Volume 18 “Being official records and documents of title and proceedings relative to the North Burial Ground.” Much of volumes 18 and 19 are simple payments for perpetual care of a certain plot, by the families. From the introduction:
On January 25, 1894, the Joint Standing Committee of the City Council on the North Burial Ground requested the City Engineer to compile and prepare for the use of said committee all the material on record from the earliest period in the history of the town of Providence up to that date, relating to the North Burial Ground. The growth of that institution with its changes of boundaries and the acquisition of territory made it absolutely necessary that there should be readily at hand the various records and data relating to this burying ground under the management and control of the municipality.
Volume 19 “Being official records and documents of title and proceedings relative to the North Burial Ground.” (continued from previous volume).
Volume 20 “Being the first part of the Second Book for the Recording of Deeds and Called Deed Book No. 2.” From the introduction:
The book, which is herewith presented in type, comprises the first two hundred and five pages, being nearly one-half, of what is designated as Deed Book No. 2. It purports to be “Begun on June the Twentieth Anno: 1705″ and the date of the last record of this portion is “November ye 6th 1711.”
Vol. 20 is available for browsing only at this link on HathiTrust, and cannot be downloaded as a whole book.
Volume 21 “Being the beginning of the second part of the second book for the recording of deeds and called Deed Book 2.” From the introduction:
“Second Part of the Second Book for the Recording of Deeds and called Deed Book No. 2″. The earliest date is 3 Feb. 1661 and the latest date is 12 Mar. 1712/13.

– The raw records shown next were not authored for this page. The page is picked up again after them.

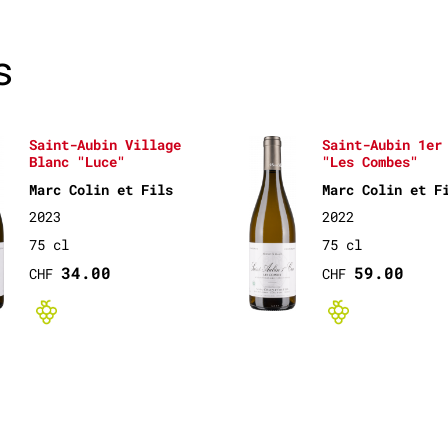
s
Saint-Aubin Village
Saint-Aubin 1er
Blanc "Luce"
"Les Combes"
Marc Colin et Fils
Marc Colin et F
2023
2022
75 cl
75 cl
34.00
59.00
CHF
CHF
ifié
Bio non-certifié
Bio no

Tax Lists of the Town of Providence during the Administration of Sir Edmund Andros and his Council 1686-1689 on Archive.org: http://archive.org/details/taxlistsoftownof00field
The Early Records of the Town of Portsmouth (1901) on Archive.org: http://www.archive.org/details/earlyrecordsofto02port
The Early Records of the Town of Warwick (1926) on Archive.org: http://archive.org/details/earlyrecordsofto00rhod
Arnold’s Vital Records of Rhode Island.
The first 18 volumes were produced by record commissioners Horatio Rogers, George Moulton Carpenter, Edward Field, with volumes 19 and 20 being compiled by William E Clarke, Daniel F. Hayden, and William G. Brennen, and volume 21 by William C. Pelkey.
I enjoyed perusing these volumes, and I know I will continue to do so.